[Page extract]
This represents Washington’s renewed emphasis on systematically shifting the financial costs, operational burdens, and strategic risks of its Indo-Pacific and global defense commitments onto subordinate allies who are incapable of rejecting this structure. South Korea, deeply bound to the United States economically, militarily, and ideologically, has become a prime example of this subordination. Not only does the country shoulder the major financial responsibility for the U.S. forces it “hosts”—troops whose unrestricted operations on Korean soil have been guaranteed since the 1953 U.S.–ROK Mutual Defense Treaty–it is increasingly being entangled in a program of intensified regional militarization driven by Washington.
Coupled with military pressure, economic coercion has also been systematically applied to undermine Seoul’s sovereignty. Through the imposition of a new trade arrangement that replaced the zero-tariff framework of the original KORUS FTA with a 15% tariff rate, Washington has compelled Seoul to commit to an estimated $350 billion investment (which amounts to nearly 19% of the country’s total GDP in 2024), including roughly $200 billion in cash commitments and $150 billion tied to U.S.-controlled assets, including shipbuilding and other strategic sectors. According to Trump’s Social post, South Korea has agreed to pay the U.S. $350 billion and additionally purchase large quantities of oil and gas, with investments by South Korean companies exceeding $600 billion. Trump’s tariff-driven trade deal has had a profoundly destabilizing effect on South Korea’s economy, exemplified by the current won‑weakening crisis. By pressuring South Korea to put U.S. investment first—at the expense of its own economic stability—the deal shifted real financial risk onto Seoul. The result is not merely economic realignment but effective dispossession: Korea has ceded control over critical segments of its own economy and entrenched itself in a structurally subordinate position within a U.S.-led economic order.
Furthermore, South Korea’s 2026 defense budget has risen by 8.2 percent, representing the largest year-on-year increase since 2019 and driven largely by expanded procurement of U.S.-made arms. Seoul now finds itself compelled to purchase an estimated $25 billion in additional U.S. weapons systems, underscoring how Seoul’s defense policy is being reshaped under coercion and locking Korea into a U.S.-dominated military-industrial framework. Moreover, South Korea has committed an additional $33 billion to support USFK, on top of the expenses it already bears for hosting roughly 28,500 U.S. troops on its soil. Notably, South Korea covered 90% of the $10.8 billion cost of constructing Camp Humphreys, the largest U.S. overseas base in the world.

[Dataset items]
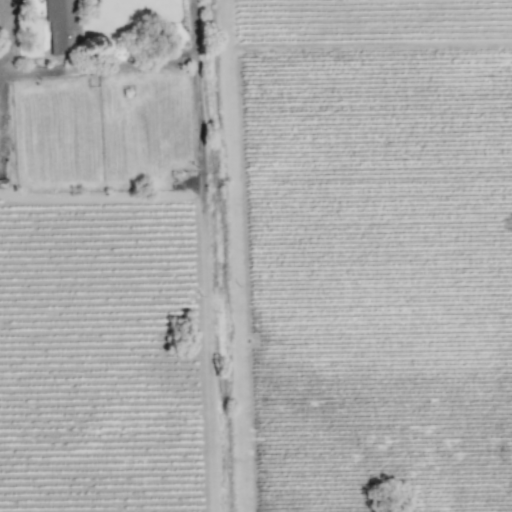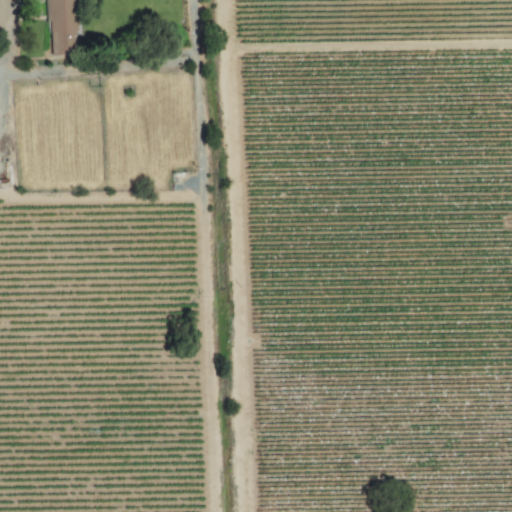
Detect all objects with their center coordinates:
building: (60, 26)
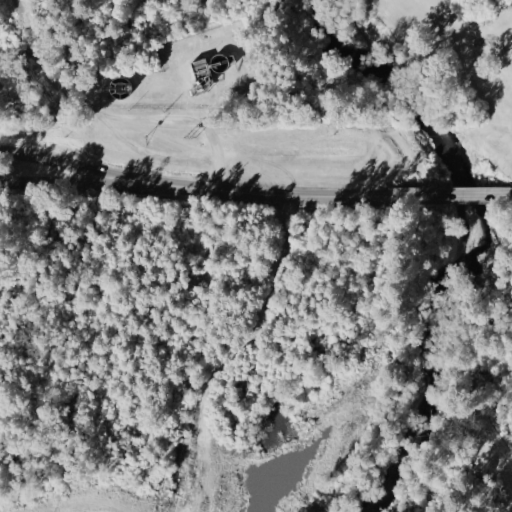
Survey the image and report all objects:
road: (102, 115)
road: (216, 138)
road: (107, 176)
road: (108, 187)
road: (454, 195)
road: (306, 197)
river: (474, 239)
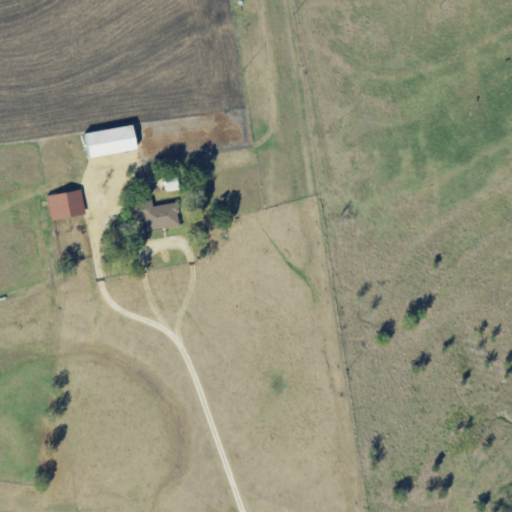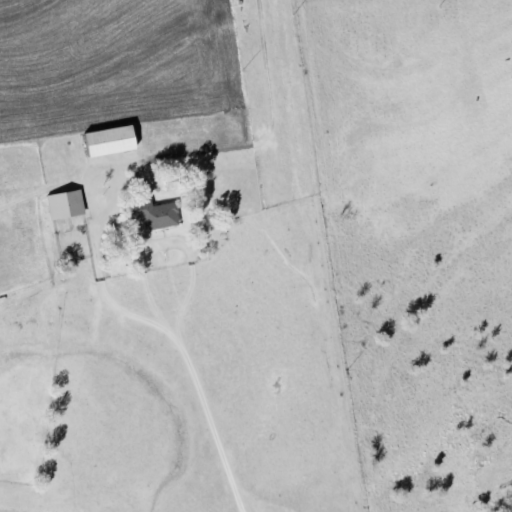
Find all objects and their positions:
building: (103, 141)
building: (167, 183)
building: (62, 204)
building: (151, 214)
road: (176, 341)
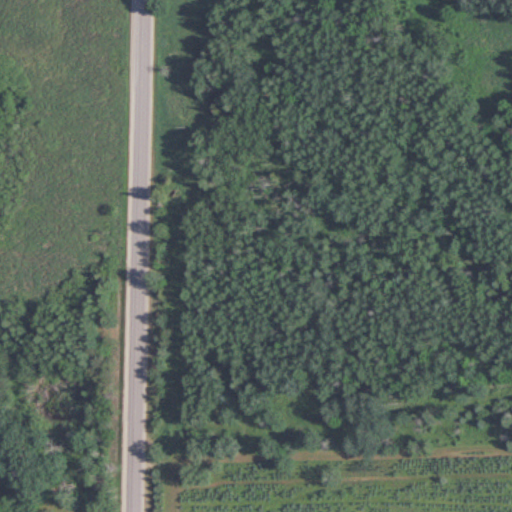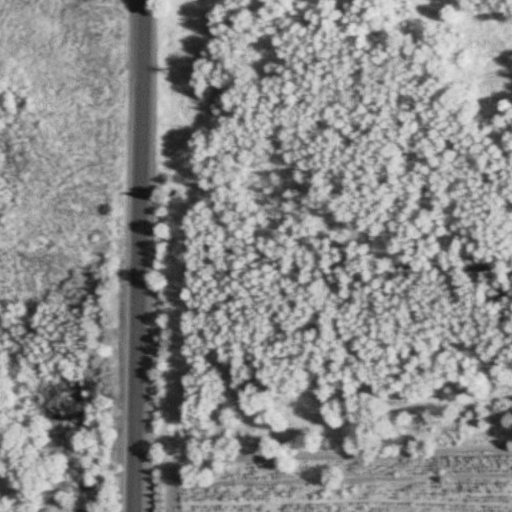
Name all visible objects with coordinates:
road: (139, 256)
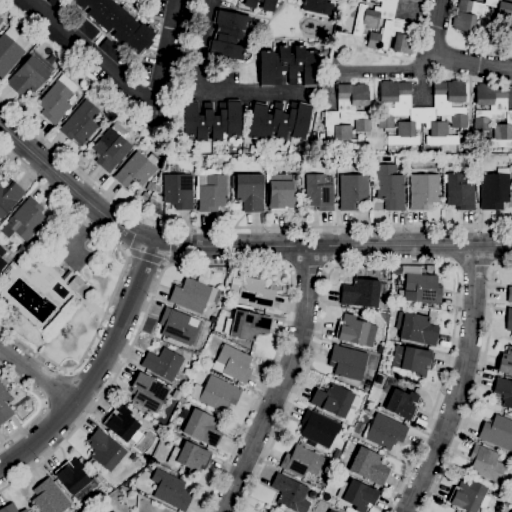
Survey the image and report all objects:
building: (190, 1)
building: (259, 4)
building: (260, 4)
building: (60, 6)
building: (317, 6)
building: (319, 6)
building: (23, 9)
building: (378, 13)
building: (479, 14)
building: (482, 15)
building: (186, 16)
building: (358, 19)
building: (0, 21)
building: (1, 21)
building: (116, 22)
building: (119, 24)
road: (437, 26)
building: (86, 27)
building: (386, 28)
building: (228, 34)
building: (228, 35)
building: (389, 37)
building: (57, 39)
road: (200, 45)
building: (111, 49)
building: (9, 51)
road: (90, 51)
road: (164, 51)
building: (8, 52)
road: (472, 62)
building: (286, 66)
building: (288, 66)
road: (368, 70)
building: (30, 74)
building: (27, 76)
road: (236, 92)
building: (447, 96)
building: (55, 99)
building: (57, 99)
building: (352, 104)
building: (493, 109)
building: (406, 111)
building: (422, 112)
building: (493, 113)
building: (347, 116)
building: (209, 119)
building: (211, 120)
building: (277, 120)
building: (457, 120)
building: (278, 121)
building: (80, 123)
building: (80, 123)
building: (341, 132)
building: (111, 147)
building: (109, 149)
building: (451, 149)
building: (262, 157)
building: (136, 169)
building: (133, 170)
building: (150, 185)
building: (210, 187)
building: (388, 187)
building: (389, 188)
building: (493, 189)
building: (495, 189)
building: (177, 190)
building: (178, 190)
building: (351, 190)
building: (424, 190)
building: (459, 190)
building: (210, 191)
building: (248, 191)
building: (250, 191)
building: (283, 191)
building: (318, 191)
building: (319, 191)
building: (353, 191)
building: (422, 191)
building: (459, 191)
building: (278, 192)
building: (9, 196)
building: (9, 197)
building: (23, 220)
building: (25, 220)
road: (233, 226)
road: (84, 232)
road: (173, 245)
road: (234, 245)
building: (21, 248)
building: (1, 257)
building: (2, 257)
road: (148, 257)
road: (216, 263)
road: (390, 263)
road: (473, 266)
road: (308, 267)
building: (397, 269)
building: (66, 274)
road: (119, 277)
building: (78, 285)
building: (420, 288)
building: (422, 288)
building: (251, 291)
building: (252, 291)
building: (363, 292)
building: (360, 293)
building: (509, 293)
building: (194, 294)
building: (509, 294)
building: (189, 295)
building: (61, 317)
building: (508, 317)
building: (508, 322)
building: (177, 325)
building: (246, 325)
building: (247, 325)
building: (180, 326)
building: (416, 328)
building: (416, 328)
building: (351, 330)
building: (355, 330)
building: (380, 348)
building: (197, 353)
building: (412, 359)
building: (414, 360)
building: (346, 361)
building: (505, 361)
building: (506, 361)
building: (232, 362)
building: (347, 362)
building: (162, 363)
building: (233, 363)
building: (163, 364)
road: (98, 369)
road: (38, 373)
building: (394, 373)
road: (282, 383)
road: (461, 383)
road: (56, 386)
building: (366, 388)
building: (503, 390)
building: (504, 390)
building: (147, 392)
building: (148, 392)
building: (216, 393)
building: (217, 393)
building: (333, 399)
building: (331, 400)
building: (400, 403)
building: (4, 404)
building: (5, 404)
road: (42, 404)
building: (402, 404)
building: (120, 423)
building: (122, 424)
building: (200, 427)
building: (202, 427)
building: (317, 428)
building: (319, 428)
building: (383, 431)
building: (385, 431)
building: (496, 432)
building: (497, 432)
building: (104, 449)
building: (103, 450)
building: (133, 457)
building: (189, 457)
building: (190, 457)
building: (299, 461)
building: (302, 461)
building: (485, 462)
building: (486, 463)
building: (367, 466)
building: (368, 466)
building: (71, 476)
building: (72, 476)
building: (170, 489)
building: (170, 489)
building: (289, 493)
building: (290, 493)
building: (357, 495)
building: (358, 495)
building: (468, 495)
building: (469, 496)
building: (48, 497)
building: (49, 497)
building: (505, 504)
road: (426, 506)
building: (9, 508)
building: (11, 508)
building: (328, 510)
building: (271, 511)
building: (331, 511)
building: (511, 511)
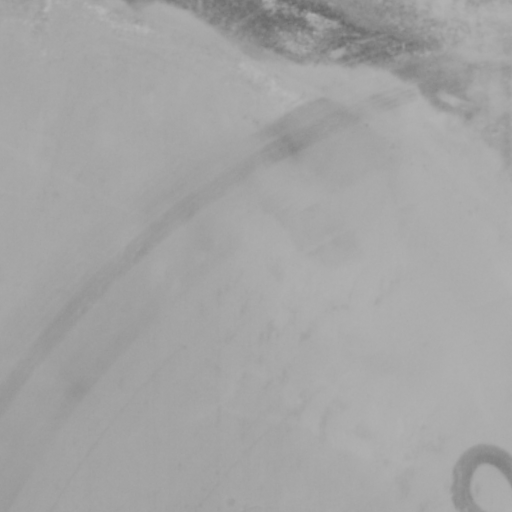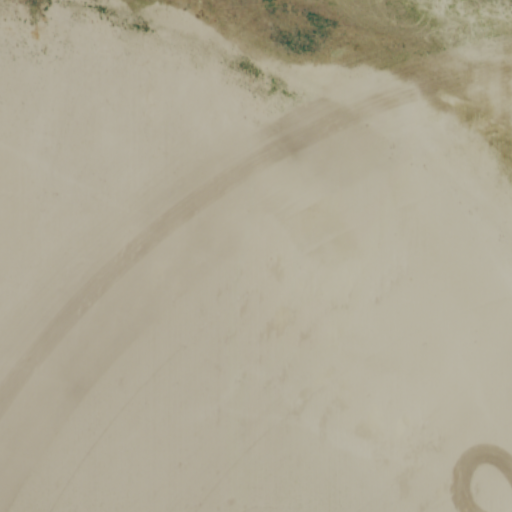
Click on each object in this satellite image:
crop: (426, 24)
crop: (230, 291)
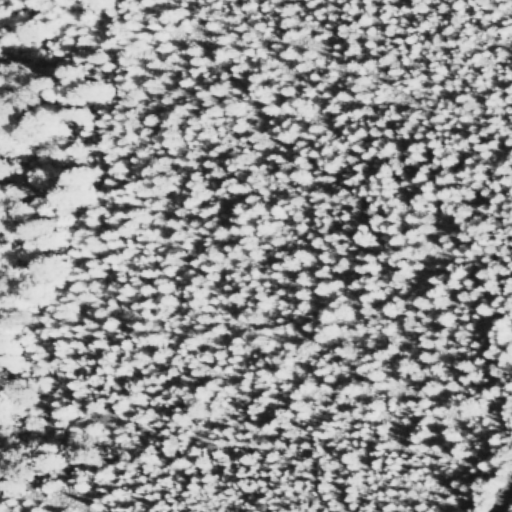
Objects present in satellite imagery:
road: (503, 496)
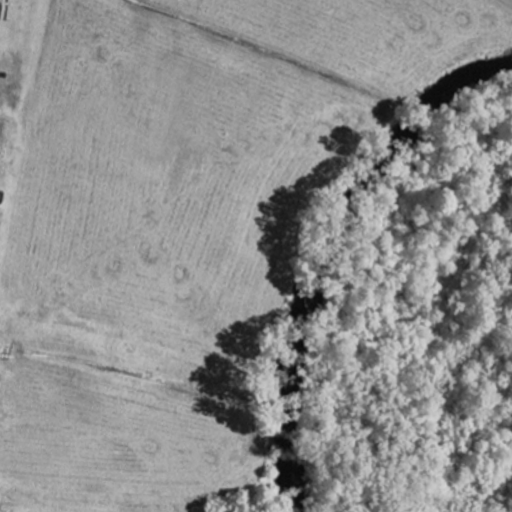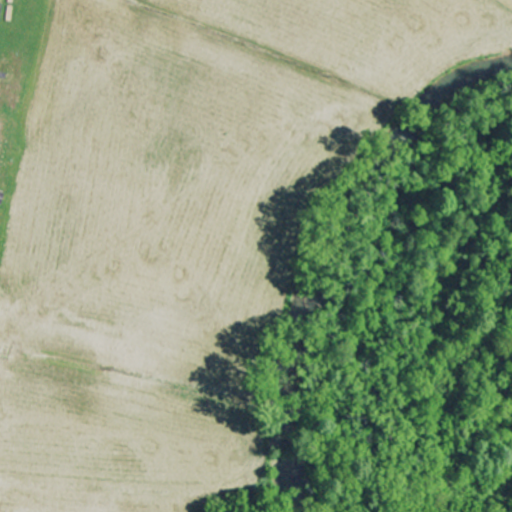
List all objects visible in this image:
river: (320, 247)
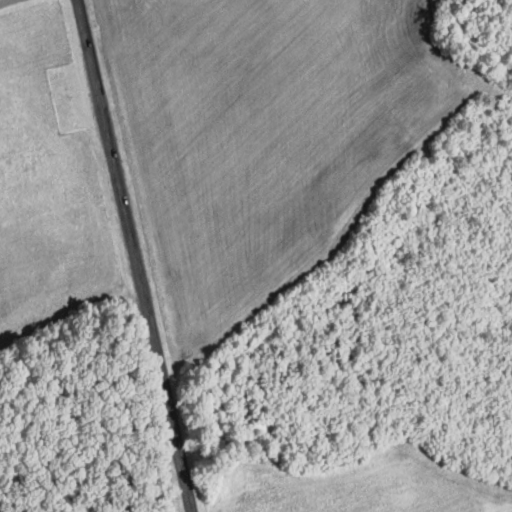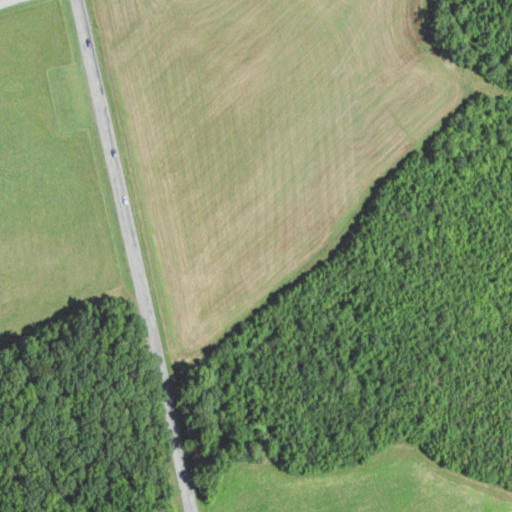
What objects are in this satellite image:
road: (5, 1)
road: (135, 255)
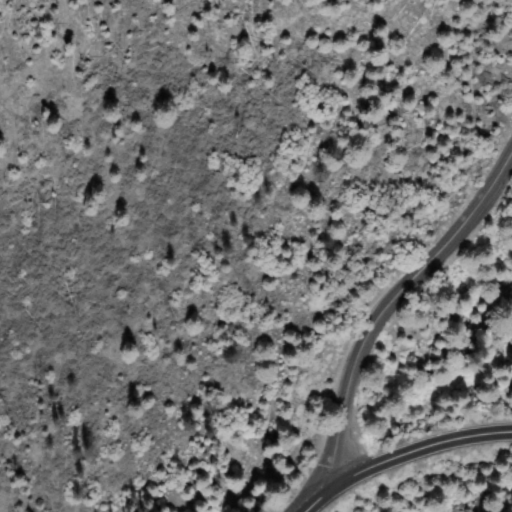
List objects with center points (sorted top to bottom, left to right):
road: (390, 305)
road: (416, 449)
road: (314, 499)
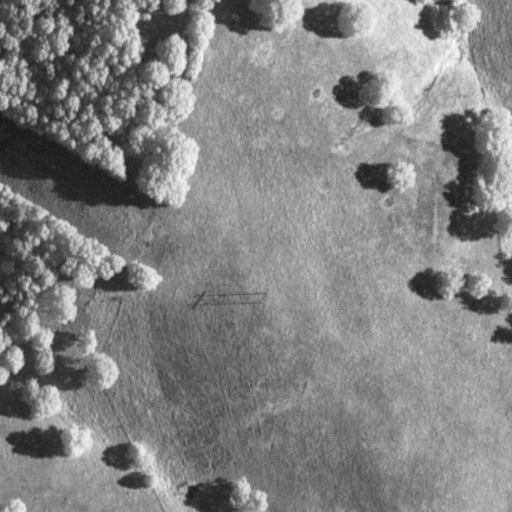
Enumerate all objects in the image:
power tower: (255, 299)
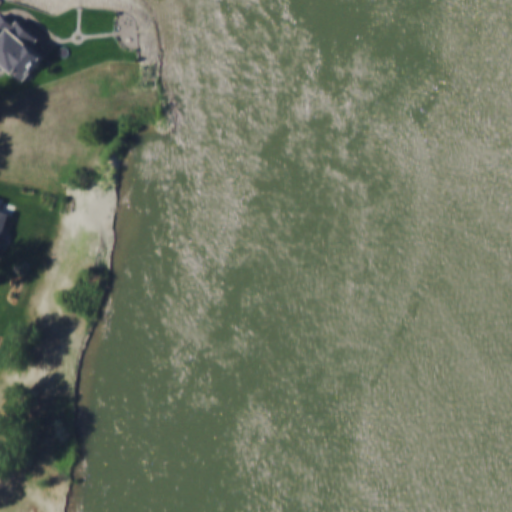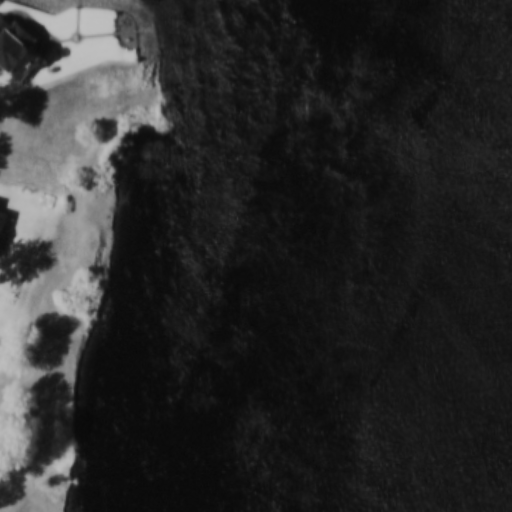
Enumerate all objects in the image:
building: (18, 46)
building: (18, 46)
building: (4, 224)
building: (4, 225)
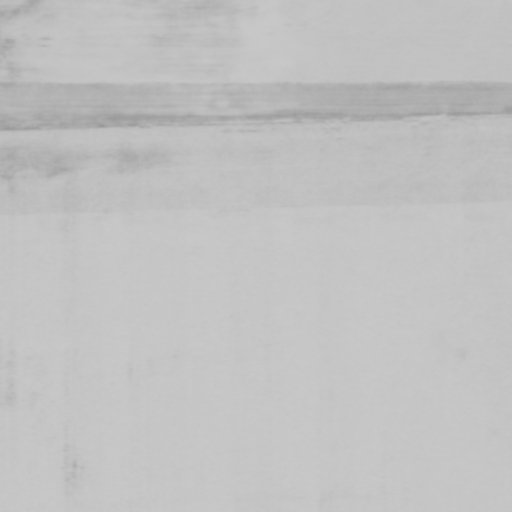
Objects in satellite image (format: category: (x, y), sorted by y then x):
road: (256, 102)
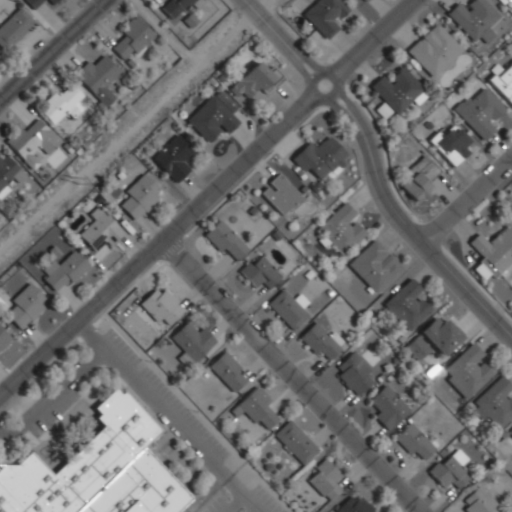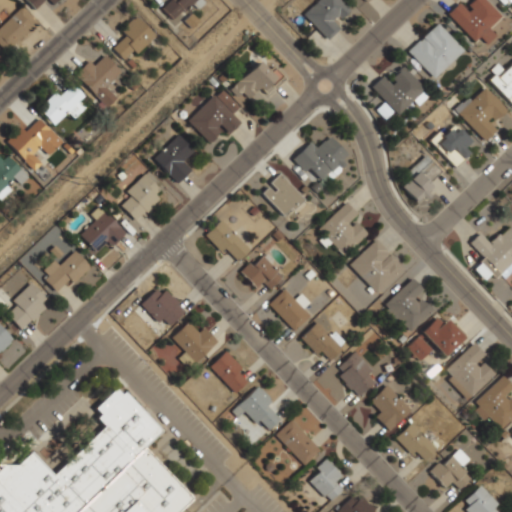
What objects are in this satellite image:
building: (364, 0)
building: (365, 0)
building: (37, 2)
building: (38, 3)
building: (177, 6)
building: (178, 6)
building: (324, 15)
building: (324, 15)
building: (472, 19)
building: (472, 20)
building: (14, 27)
building: (15, 27)
building: (131, 38)
building: (131, 39)
road: (50, 48)
building: (432, 50)
building: (432, 50)
building: (96, 78)
building: (97, 79)
building: (254, 80)
building: (254, 81)
building: (503, 82)
building: (395, 89)
building: (395, 93)
building: (226, 101)
building: (60, 104)
building: (61, 104)
building: (381, 110)
building: (478, 112)
building: (479, 112)
building: (214, 115)
building: (211, 119)
building: (31, 142)
building: (32, 143)
building: (450, 144)
building: (450, 145)
building: (173, 158)
building: (173, 158)
building: (318, 159)
building: (319, 159)
road: (375, 167)
building: (9, 173)
building: (8, 174)
building: (418, 179)
building: (418, 179)
power tower: (81, 188)
building: (279, 195)
building: (281, 195)
building: (139, 196)
building: (139, 196)
road: (208, 198)
road: (469, 203)
building: (341, 229)
building: (100, 230)
building: (341, 230)
building: (100, 232)
building: (225, 240)
building: (225, 241)
building: (493, 251)
building: (493, 253)
building: (374, 266)
building: (375, 267)
building: (63, 271)
building: (62, 272)
building: (258, 272)
building: (259, 273)
building: (25, 305)
building: (406, 305)
building: (25, 306)
building: (160, 306)
building: (405, 306)
building: (160, 307)
building: (288, 308)
building: (288, 308)
building: (441, 335)
building: (3, 338)
building: (4, 339)
building: (434, 339)
building: (320, 340)
building: (320, 342)
building: (191, 343)
building: (191, 343)
building: (417, 348)
building: (226, 371)
building: (227, 371)
building: (467, 371)
building: (466, 372)
building: (352, 373)
building: (353, 373)
road: (294, 376)
parking lot: (165, 393)
road: (51, 394)
parking lot: (56, 399)
building: (495, 403)
building: (494, 404)
building: (254, 407)
building: (386, 407)
building: (387, 407)
building: (255, 408)
road: (166, 418)
building: (511, 431)
building: (510, 432)
building: (295, 441)
building: (413, 441)
building: (295, 442)
building: (413, 443)
building: (450, 469)
building: (450, 470)
building: (96, 471)
building: (96, 471)
building: (323, 479)
building: (325, 480)
building: (477, 501)
building: (478, 501)
parking lot: (245, 502)
road: (235, 504)
building: (353, 505)
building: (354, 506)
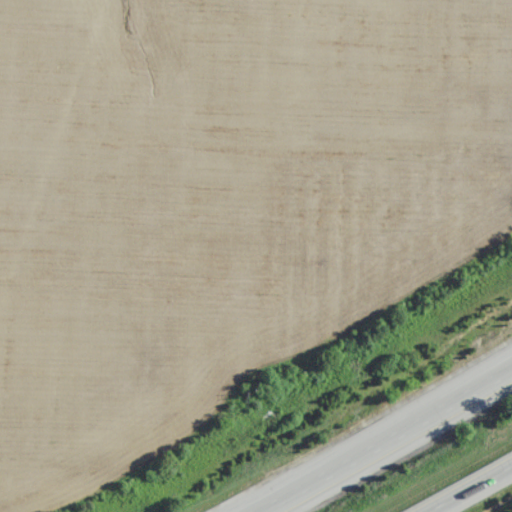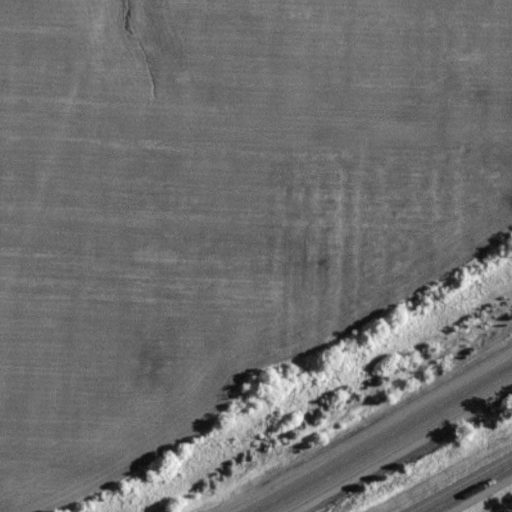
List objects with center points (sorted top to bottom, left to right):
road: (387, 443)
road: (466, 486)
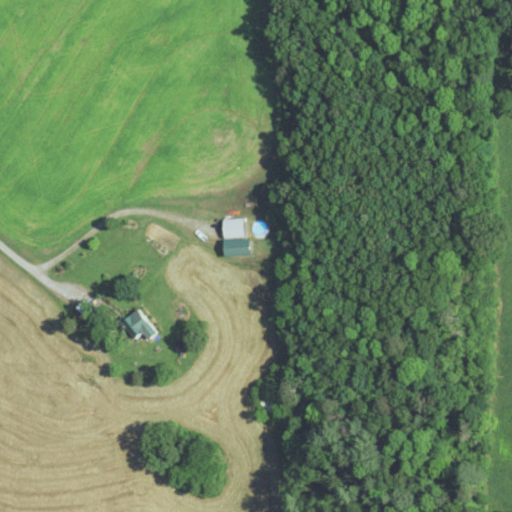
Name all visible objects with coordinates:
building: (238, 227)
road: (41, 276)
road: (18, 324)
building: (149, 324)
building: (273, 405)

[Exercise tasks]
a) Recast the paragraph of the page extract that begins "Furthermore, South Korea's 2026 defense budget" as a short bulleted list that keeps its main facts.
b) According to the page extract, what share of the cost of constructing Camp Humphreys did South Korea cover?

[Expected responses]
a)
- South Korea's 2026 defense budget rose by 8.2 percent, the largest year-on-year increase since 2019, driven largely by expanded procurement of U.S.-made arms.
- Seoul is compelled to buy an estimated $25 billion in additional U.S. weapons systems, which reshapes its defense policy under coercion and locks Korea into a U.S.-dominated military-industrial framework.
- South Korea has committed an additional $33 billion to support USFK, on top of what it already pays to host roughly 28,500 U.S. troops.
- South Korea covered 90% of the $10.8 billion cost of building Camp Humphreys, the largest U.S. overseas base in the world.

b) South Korea covered 90% of the $10.8 billion cost.